Collected data entries
--- START ---

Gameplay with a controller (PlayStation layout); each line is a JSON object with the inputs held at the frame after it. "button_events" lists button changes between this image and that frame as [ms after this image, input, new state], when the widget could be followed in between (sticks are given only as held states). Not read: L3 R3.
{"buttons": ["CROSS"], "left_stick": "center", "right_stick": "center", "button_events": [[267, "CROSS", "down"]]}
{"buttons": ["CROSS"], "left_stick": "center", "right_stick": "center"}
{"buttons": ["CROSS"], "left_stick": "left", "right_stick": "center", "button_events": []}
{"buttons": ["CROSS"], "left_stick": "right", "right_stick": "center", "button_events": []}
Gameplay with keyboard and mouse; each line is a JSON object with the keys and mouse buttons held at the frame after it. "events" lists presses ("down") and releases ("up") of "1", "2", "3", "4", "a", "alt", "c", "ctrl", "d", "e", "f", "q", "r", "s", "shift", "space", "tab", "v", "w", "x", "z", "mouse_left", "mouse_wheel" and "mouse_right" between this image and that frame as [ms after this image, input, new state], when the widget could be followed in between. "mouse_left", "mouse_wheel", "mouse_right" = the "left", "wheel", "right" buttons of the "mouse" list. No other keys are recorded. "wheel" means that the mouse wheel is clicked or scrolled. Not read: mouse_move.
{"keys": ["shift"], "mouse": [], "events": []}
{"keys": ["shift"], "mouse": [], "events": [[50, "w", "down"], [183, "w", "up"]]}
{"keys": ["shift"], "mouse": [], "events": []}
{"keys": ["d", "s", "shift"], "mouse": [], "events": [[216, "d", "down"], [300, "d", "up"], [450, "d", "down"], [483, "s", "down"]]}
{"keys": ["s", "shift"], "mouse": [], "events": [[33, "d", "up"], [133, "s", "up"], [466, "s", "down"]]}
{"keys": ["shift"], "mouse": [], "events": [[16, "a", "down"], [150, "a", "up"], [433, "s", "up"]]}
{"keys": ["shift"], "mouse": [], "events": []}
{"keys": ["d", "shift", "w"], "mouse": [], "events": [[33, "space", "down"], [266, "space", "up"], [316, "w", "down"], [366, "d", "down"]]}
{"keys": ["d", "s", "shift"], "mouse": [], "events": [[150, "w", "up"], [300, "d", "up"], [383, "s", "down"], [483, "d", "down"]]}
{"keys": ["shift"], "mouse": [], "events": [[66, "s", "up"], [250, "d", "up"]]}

--- END ---

### Work task
Please return every line in the data that includes the string "CROSS".

### Exercise solution
{"buttons": ["CROSS"], "left_stick": "center", "right_stick": "center", "button_events": [[267, "CROSS", "down"]]}
{"buttons": ["CROSS"], "left_stick": "center", "right_stick": "center"}
{"buttons": ["CROSS"], "left_stick": "left", "right_stick": "center", "button_events": []}
{"buttons": ["CROSS"], "left_stick": "right", "right_stick": "center", "button_events": []}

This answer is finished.